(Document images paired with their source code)
+ + + + + + +

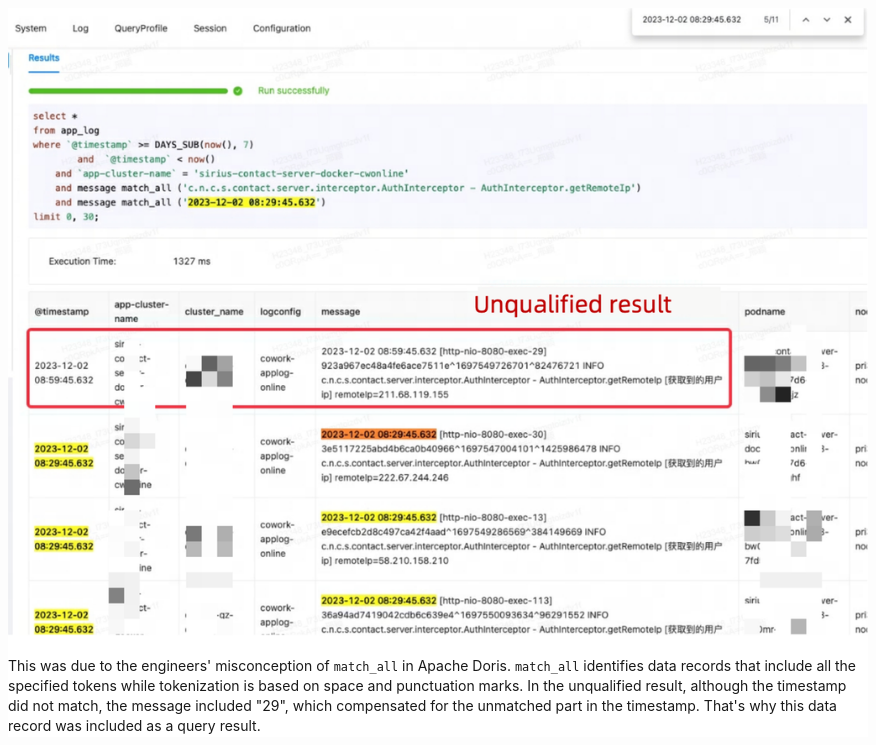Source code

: ![Dorsi Query Optimization](/images/doris-query-optimization.png)

This was due to the engineers' misconception of `match_all` in Apache Doris. `match_all` identifies data records that include all the specified tokens while tokenization is based on space and punctuation marks. In the unqualified result, although the timestamp did not match, the message included "29", which compensated for the unmatched part in the timestamp. That's why this data record was included as a query result.
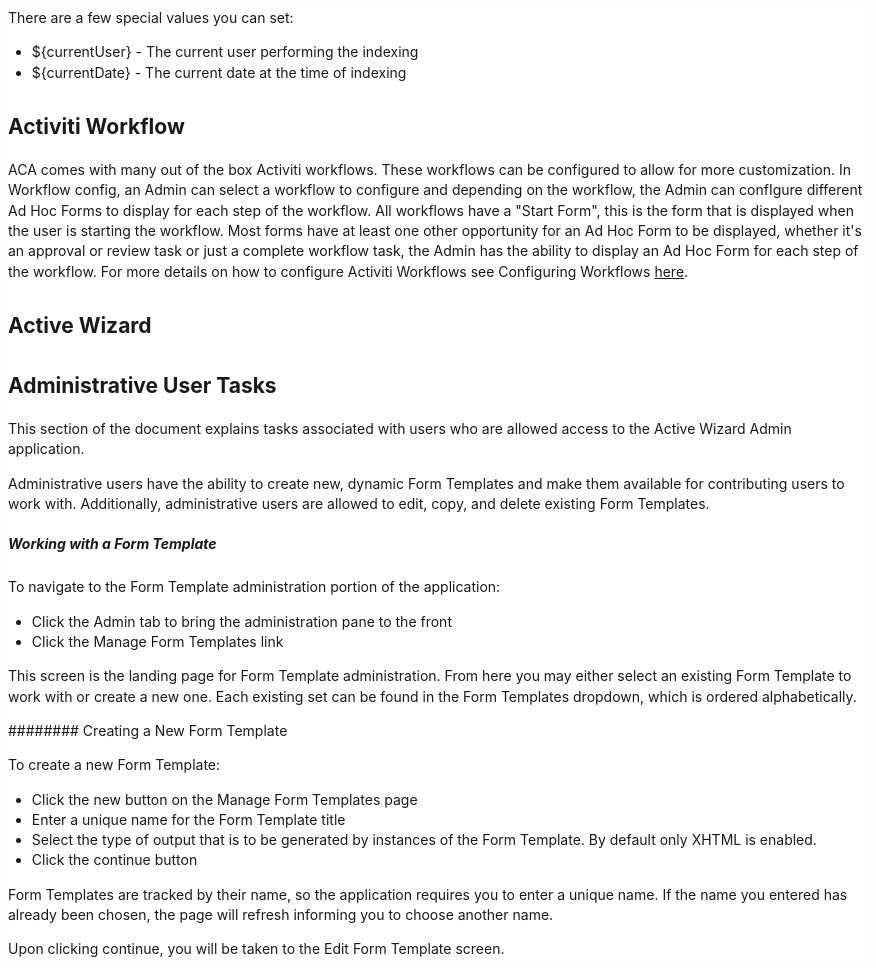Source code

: There are a few special values you can set:

* ${currentUser} - The current user performing the indexing
* ${currentDate} - The current date at the time of indexing

## Activiti Workflow

ACA comes with many out of the box Activiti workflows. These workflows can be configured to allow for more customization. In Workflow config, an Admin can select a workflow to configure and depending on the workflow, the Admin can confIgure different Ad Hoc Forms to display for each step of the workflow. All workflows have a &quot;Start Form&quot;, this is the form that is displayed when the user is starting the workflow. Most forms have at least one other opportunity for an Ad Hoc Form to be displayed, whether it's an approval or review task or just a complete workflow task, the Admin has the ability to display an Ad Hoc Form for each step of the workflow. For more details on how to configure Activiti Workflows see Configuring Workflows [here](https://github.com/tsgrp/HPI/wiki/Activiti-Workflow-Config#configuring-activiti-workflows-in-ocms).

## Active Wizard

## Administrative User Tasks

This section of the document explains tasks associated with users who are allowed access to the Active Wizard Admin application.

Administrative users have the ability to create new, dynamic Form Templates and make them available for contributing users to work with.  Additionally, administrative users are allowed to edit, copy, and delete existing Form Templates.

##### Working with a Form Template

To navigate to the Form Template administration portion of the application:

* Click the Admin tab to bring the administration pane to the front
* Click the Manage Form Templates link

This screen is the landing page for Form Template administration. From here you may either select an existing Form Template to work with or create a new one. Each existing set can be found in the Form Templates dropdown, which is ordered alphabetically.

######## Creating a New Form Template

To create a new Form Template:

* Click the new button on the Manage Form Templates page
* Enter a unique name for the Form Template title
* Select the type of output that is to be generated by instances of the Form Template. By default only XHTML is enabled.
* Click the continue button

Form Templates are tracked by their name, so the application requires you to enter a unique name. If the name you entered has already been chosen, the page will refresh informing you to choose another name.

Upon clicking continue, you will be taken to the Edit Form Template screen.
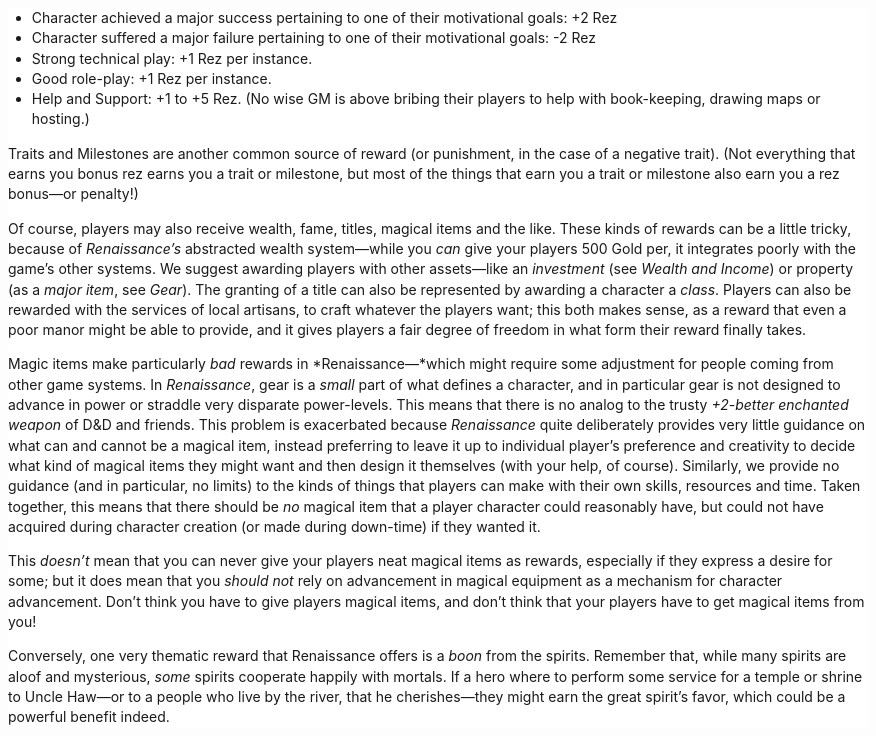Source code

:   - Character achieved a major success pertaining to one of their
    motivational goals: +2 Rez
  - Character suffered a major failure pertaining to one of their
    motivational goals: -2 Rez
  - Strong technical play: +1 Rez per instance.
  - Good role-play: +1 Rez per instance.
  - Help and Support: +1 to +5 Rez. (No wise GM is above bribing their
    players to help with book-keeping, drawing maps or hosting.)

Traits and Milestones are another common source of reward (or
punishment, in the case of a negative trait). (Not everything that earns
you bonus rez earns you a trait or milestone, but most of the things
that earn you a trait or milestone also earn you a rez bonus—or
penalty\!)

Of course, players may also receive wealth, fame, titles, magical items
and the like. These kinds of rewards can be a little tricky, because of
*Renaissance’s* abstracted wealth system—while you *can* give your
players 500 Gold per, it integrates poorly with the game’s other
systems. We suggest awarding players with other assets—like an
*investment* (see *Wealth and Income*) or property (as a *major item*,
see *Gear*). The granting of a title can also be represented by awarding
a character a *class*. Players can also be rewarded with the services of
local artisans, to craft whatever the players want; this both makes
sense, as a reward that even a poor manor might be able to provide, and
it gives players a fair degree of freedom in what form their reward
finally takes.

Magic items make particularly *bad* rewards in *Renaissance—*which might
require some adjustment for people coming from other game systems. In
*Renaissance*, gear is a *small* part of what defines a character, and
in particular gear is not designed to advance in power or straddle very
disparate power-levels. This means that there is no analog to the trusty
*+2-better enchanted weapon* of D\&D and friends. This problem is
exacerbated because *Renaissance* quite deliberately provides very
little guidance on what can and cannot be a magical item, instead
preferring to leave it up to individual player’s preference and
creativity to decide what kind of magical items they might want and then
design it themselves (with your help, of course). Similarly, we provide
no guidance (and in particular, no limits) to the kinds of things that
players can make with their own skills, resources and time. Taken
together, this means that there should be *no* magical item that a
player character could reasonably have, but could not have acquired
during character creation (or made during down-time) if they wanted it.

This *doesn’t* mean that you can never give your players neat magical
items as rewards, especially if they express a desire for some; but it
does mean that you *should not* rely on advancement in magical equipment
as a mechanism for character advancement. Don’t think you have to give
players magical items, and don’t think that your players have to get
magical items from you\!

Conversely, one very thematic reward that Renaissance offers is a *boon*
from the spirits. Remember that, while many spirits are aloof and
mysterious, *some* spirits cooperate happily with mortals. If a hero
where to perform some service for a temple or shrine to Uncle Haw—or to
a people who live by the river, that he cherishes—they might earn the
great spirit’s favor, which could be a powerful benefit indeed.

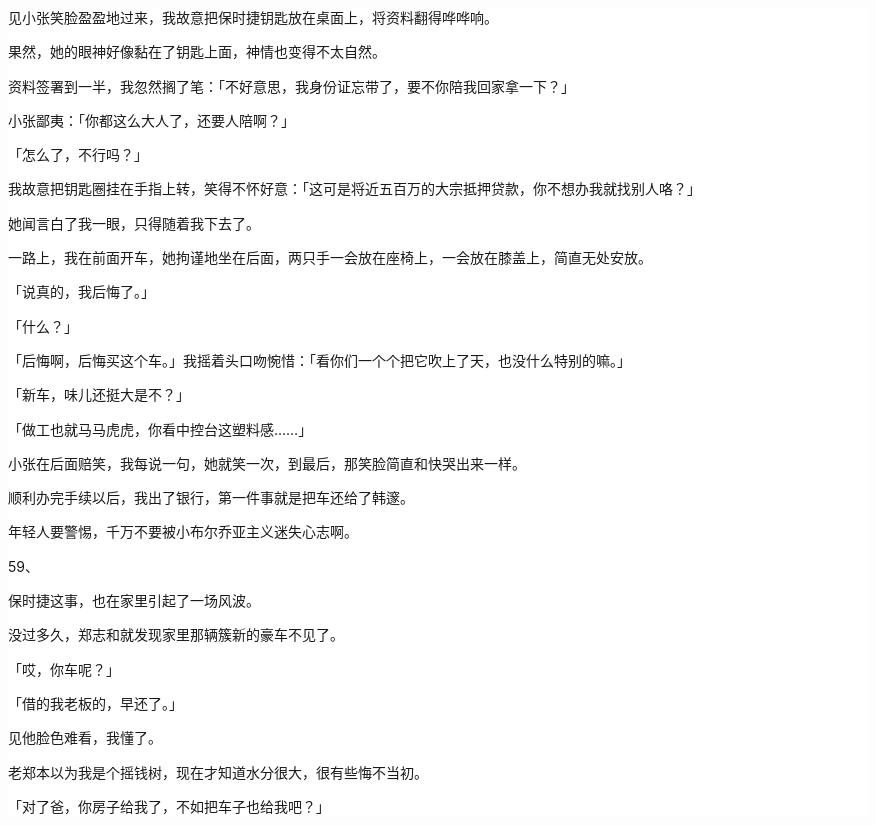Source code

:
见小张笑脸盈盈地过来，我故意把保时捷钥匙放在桌面上，将资料翻得哗哗响。


果然，她的眼神好像黏在了钥匙上面，神情也变得不太自然。


资料签署到一半，我忽然搁了笔：「不好意思，我身份证忘带了，要不你陪我回家拿一下？」


小张鄙夷：「你都这么大人了，还要人陪啊？」


「怎么了，不行吗？」


我故意把钥匙圈挂在手指上转，笑得不怀好意：「这可是将近五百万的大宗抵押贷款，你不想办我就找别人咯？」


她闻言白了我一眼，只得随着我下去了。


一路上，我在前面开车，她拘谨地坐在后面，两只手一会放在座椅上，一会放在膝盖上，简直无处安放。


「说真的，我后悔了。」


「什么？」


「后悔啊，后悔买这个车。」我摇着头口吻惋惜：「看你们一个个把它吹上了天，也没什么特别的嘛。」


「新车，味儿还挺大是不？」


「做工也就马马虎虎，你看中控台这塑料感……」


小张在后面赔笑，我每说一句，她就笑一次，到最后，那笑脸简直和快哭出来一样。


顺利办完手续以后，我出了银行，第一件事就是把车还给了韩邃。


年轻人要警惕，千万不要被小布尔乔亚主义迷失心志啊。


59、


保时捷这事，也在家里引起了一场风波。


没过多久，郑志和就发现家里那辆簇新的豪车不见了。


「哎，你车呢？」


「借的我老板的，早还了。」


见他脸色难看，我懂了。


老郑本以为我是个摇钱树，现在才知道水分很大，很有些悔不当初。


「对了爸，你房子给我了，不如把车子也给我吧？」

+ + + + + + +

WHAT TO DO
Copy out, word for word, the lines from the line containing "保时捷这事，也在家里引起了一场风波。" through the end of the entries, including both ends.

TASK RESULT
保时捷这事，也在家里引起了一场风波。


没过多久，郑志和就发现家里那辆簇新的豪车不见了。


「哎，你车呢？」


「借的我老板的，早还了。」


见他脸色难看，我懂了。


老郑本以为我是个摇钱树，现在才知道水分很大，很有些悔不当初。


「对了爸，你房子给我了，不如把车子也给我吧？」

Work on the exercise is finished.